Chaacha Meana Survey
As part of the Monjukli Depe excavation project, an exploratory surface reconnaissance in the surroundings was conducted in 2012. The Chaacha Meana Survey, CMS for short, aimed to understand spatial changes in settlement and landscape use, with the goal of reconstructing the social, political, economic and environmental factors that fostered growth and/or decline in the region. Of particular interest was the period from the Aeneolithic through the Bronze Age.
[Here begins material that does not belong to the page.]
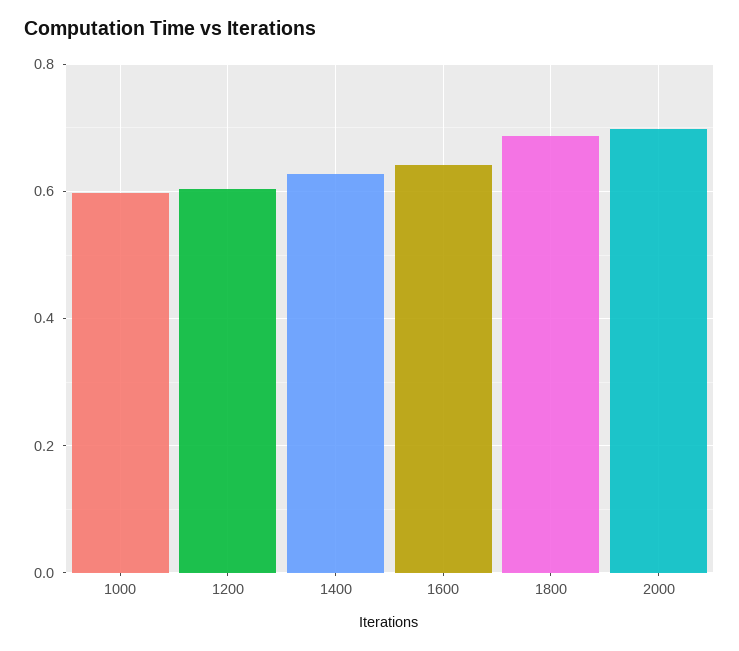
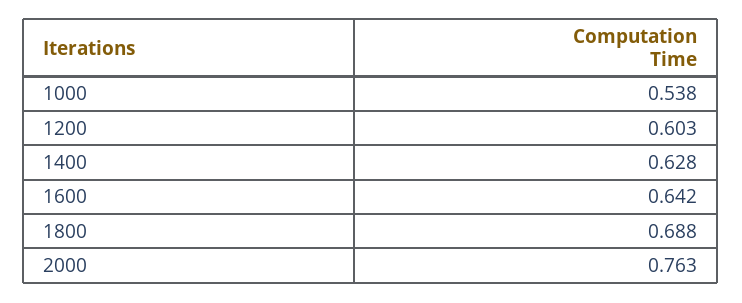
1000: 0.6 -> 0.538
2000: 0.7 -> 0.763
The 4-week foot and car survey (August – September 2012) was circumscribed within a 120km2 area that included the site of Monjukli Depe and straddled the Meana wadi as well as the alluvial plain between the Meana and Chaacha rivers. Satellite imagery (CORONA, Google Earth and Bing Maps) and geo-referenced Soviet maps from the 1970s were used to establish the survey boundaries and create a transect grid. The grid was imported into ArcGIS to facilitate transect walking and field recording with GPS technology. Walking or site surveying by a two-person team daily covered a total of 60 transects by the end of the season. Areas subject to heavy alluviation were avoided. The survey targeted well-known sites to survey or to visit, including some that were outside the pre-set boundaries of the survey. We concentrated our investigations to the north-northeast and south-southeast of the village of Meana.
For each site identified, we recorded GPS coordinates, weather conditions and their effect on visibility, elevation, ground visibility, landscape features, and vegetation information. Unlike most areas of western Asia, artifact concentrations were generally sparse, except around well-established and mounded sites. As a result, we considered low artifact densities in flat landscapes as well as low-mounded areas as sites.
One of the most striking finds of the survey was the degree of sedimentation and alluviation that has transformed this landscape. Hydrological factors that have shaped the region also affect the present site distribution, allowing only a fragmentary view of the settlements of the past. Many of the low or non-mounded sites may have had prehistoric occupations that are now buried. Today, it is the later occupations, from Sasanian through the medieval period, that dominate the landscape. Nonetheless, fifty-four sites were identified, not including the extensively researched Monjukli Depe. Half of those sites (26) were surveyed, including taking measurements, mapping, photography and collection of diagnostic artifacts according to internally defined topographic characteristics, where applicable. Sites closer to the foothills of the Kopet Dag were visited in the company of the regionally responsible museum director from Kaaka. These visits (28 sites) were often very brief, with little possibility for in-depth investigations; GPS coordinates, elevations, photographs were taken and diagnostic artifacts collected, when feasible.
Preliminary chronological attributions of all surveyed and visited sites resulted in the identification of five major settlement phases: Neolithic-Aeneolithic, Bronze-Iron Age, Parthian-Late Sasanian (2nd century BCE – 7th century CE), Sasanian-Early Islamic-Medieval (3rd – 16th century CE), and Early Islamic – Late Medieval (7th – 18th century CE). Over half of the sites (33) date to the Parthian/Sasanian through Medieval periods, with the possibility that they were founded on earlier settlements that are now invisible below the ground surface. Sites from the Neolithic through the Iron Age (20) were concentrated in the alluvial plain between the Meana and Chaacha rivers. To investigate whether there are other prehistoric occupations that are currently invisible would require deep test pits or augering as well as excavations. Further geomorphological and paleoenvironmental analyses in tandem with archaeological surveys in the region would be important contributions to a holistic understanding of the changing landscape of this region and the context in which Monjukli Depe flourished.
For further reading, see Castro Gessner in Pollock et al. 2018.